[Saved data entries]

=====

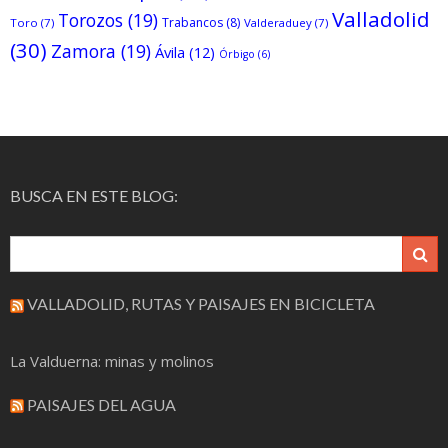
Valladolid
Torozos
(19)
Trabancos
(8)
Toro
(7)
Valderaduey
(7)
(30)
Zamora
(19)
Ávila
(12)
Órbigo
(6)
BUSCA EN ESTE BLOG:
VALLADOLID, RUTAS Y PAISAJES EN BICICLETA
La Valduerna: minas y molinos
PAISAJES DEL AGUA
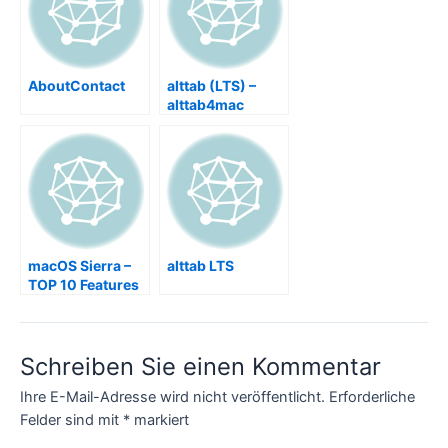
AboutContact
alttab (LTS) –
alttab4mac
window cycle
switch macOS
Sierra
macOS Sierra –
alttab LTS
TOP 10 Features
you MUST HAVE
Schreiben Sie einen Kommentar
Ihre E-Mail-Adresse wird nicht veröffentlicht.
Erforderliche
Felder sind mit
*
markiert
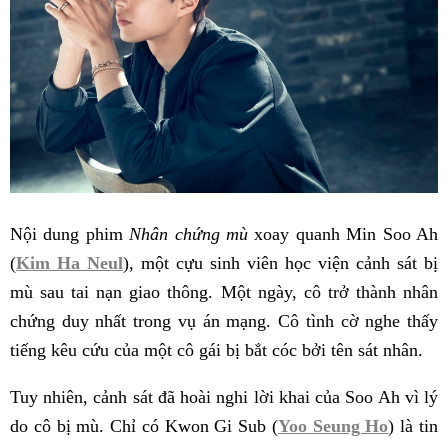
Nội dung phim
Nhân chứng mù
xoay quanh Min Soo Ah
(
Kim Ha Neul
), một cựu sinh viên học viện cảnh sát bị
mù sau tai nạn giao thông. Một ngày, cô trở thành nhân
chứng duy nhất trong vụ án mạng. Cô tình cờ nghe thấy
tiếng kêu cứu của một cô gái bị bắt cóc bởi tên sát nhân.
Tuy nhiên, cảnh sát đã hoài nghi lời khai của Soo Ah vì lý
do cô bị mù. Chỉ có Kwon Gi Sub (
Yoo Seung Ho
) là tin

=====

> [Exercise requirements] What is needed is an exact transcription of the lines from the one containing "alttab (LTS) –" through the last line of the records above, both included, with no pictures.

> [Response to the exercise]
alttab (LTS) –
alttab4mac
window cycle
switch macOS
Sierra
macOS Sierra –
alttab LTS
TOP 10 Features
you MUST HAVE
Schreiben Sie einen Kommentar
Ihre E-Mail-Adresse wird nicht veröffentlicht.
Erforderliche
Felder sind mit
*
markiert
Nội dung phim
Nhân chứng mù
xoay quanh Min Soo Ah
(
Kim Ha Neul
), một cựu sinh viên học viện cảnh sát bị
mù sau tai nạn giao thông. Một ngày, cô trở thành nhân
chứng duy nhất trong vụ án mạng. Cô tình cờ nghe thấy
tiếng kêu cứu của một cô gái bị bắt cóc bởi tên sát nhân.
Tuy nhiên, cảnh sát đã hoài nghi lời khai của Soo Ah vì lý
do cô bị mù. Chỉ có Kwon Gi Sub (
Yoo Seung Ho
) là tin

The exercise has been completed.